Прежде всего считаю необходимым обратить внимание читателя на один основополагающий момент: пенитенциарная система является одной из наисложнейших государственных структур, поэтому её деятельность регулируется специально принятыми законами и утверждёнными подзаконными актами, которыми она всегда руководствовалась достаточно строго (если руководитель любого подразделения не хотел давать показания «через стол» о допущенных либо умышленно совершённых нарушениях). Эти нормативные документы подробнейшим образом регламентировали её деятельность, а исполнение и следование им контролировались органами прокуратуры (с соответствующей специализацией её сотрудников, гарантирующей высокую компетентность). Так, примерно за 2 года до создания рассматриваемой ИТК-36 для лиц, совершивших тяжкие государственные преступления, Верховным Советом СССР были приняты «Основы исправительно-трудового законодательства», а непродолжительное время спустя – Исправительно-трудовой кодекс», на основании которого в 1972 году разработаны и утверждены «Правила внутреннего распорядка ИТУ». В целях неукоснительного соблюдения личным составом ИТУ социалистической законности по этим документам каждый сотрудник был обязан, независимо от должности и профессиональной принадлежности, сдать зачёты, для чего во всех структурных подразделениях приказами руководителей создавались экзаменационные комиссии (под председательством старшего начальника), оценивавшие (как правило, с использованием билетов и дополнительного опроса) знания сотрудников, что в обязательном порядке отражалось затем в служебных аттестациях и характеристиках, а, следовательно, влияло и на кадровые перемещения.

ПОКАЗАННЫЕ ЗАПИСИ:
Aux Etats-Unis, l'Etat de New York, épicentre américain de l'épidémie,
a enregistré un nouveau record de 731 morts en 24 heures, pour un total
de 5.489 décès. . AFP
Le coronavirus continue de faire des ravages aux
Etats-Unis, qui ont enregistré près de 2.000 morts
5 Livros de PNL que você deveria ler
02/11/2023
---
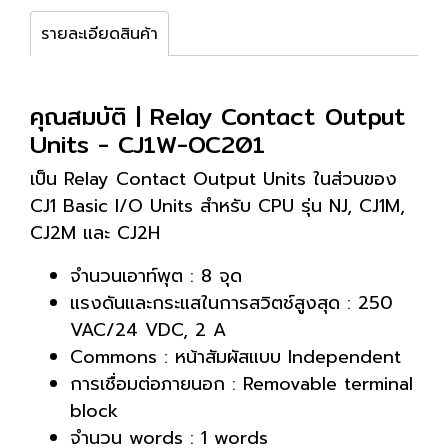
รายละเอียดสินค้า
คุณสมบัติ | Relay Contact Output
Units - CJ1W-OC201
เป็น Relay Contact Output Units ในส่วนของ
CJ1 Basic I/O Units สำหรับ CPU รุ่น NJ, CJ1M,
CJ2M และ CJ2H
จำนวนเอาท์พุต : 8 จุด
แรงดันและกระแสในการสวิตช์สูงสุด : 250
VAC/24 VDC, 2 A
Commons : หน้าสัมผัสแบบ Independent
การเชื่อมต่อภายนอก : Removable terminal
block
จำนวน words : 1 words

ОПИСАНИЕ ЗАДАНИЯ:
Продолжите текст о пенитенциарной системе СССР, начав сразу после его последнего предложения. Записи здесь никакой роли не играют.

ПОЛЕ ОТВЕТА:
Надо заметить, что ИТК-36 имела несколько отличный статус в связи со специфическими особенностями содержавшегося в ней контингента, антисоветского по духу и своим программным целям, изначально ориентированного на любое противодействие администрации, создание конфликтных ситуаций и провокаций, обжалования по любому – чаще всего искусственно изобретаемому – поводу. Поэтому подбор сотрудников в аппарат колонии производился чрезвычайно требовательно, с учётом многих ситуационных нюансов и тонкостей, которыми можно было пренебречь в обыкновенных уголовных ИТУ. И говорить о тяжких физических страданиях «узников совести», голоде, непосильном труде, повальном море от болезней и истязаний, как это пытаются сделать «мемориальские» лжемузейщики, – значит совершать растянутое во времени уголовное преступление. В первую очередь, это преступление против молодых и самых юных поколений нашей страны, которые, в силу жизненной неопытности и душевной чистоты, готовы верить на слово антисоветским оракулам, особенно под магическим воздействием слова «музей», заведомо предполагающего собрание неких непререкаемых исторических истин.
Особенно чудовищно и кощунственно выглядит назойливое нагнетание в людское сознание преступно-клеветнических измышлений о системе пыток и целом наборе пыточных орудий и приспособлений, якобы рутинно и повседневно применяемых не только в колонии № 36, но и во всей пенитенциарной системе (иначе для чего было бы концентрировать в своём «музее» весь этот утиль непонятного функционального содержания). Сотрудниками АНО собраны различные предметы якобы столь зловещего назначения со всей территории бывшего СССР, но нет никаких указаний по поводу того, откуда конкретно они доставлены, как непонятно и их истинное изначальное использование, а также на каком основании они причислены к пыточному «инвентарю». Но психологический шок сии загадочные вещички способны вызвать даже при такой интригующей фактологической недосказанности.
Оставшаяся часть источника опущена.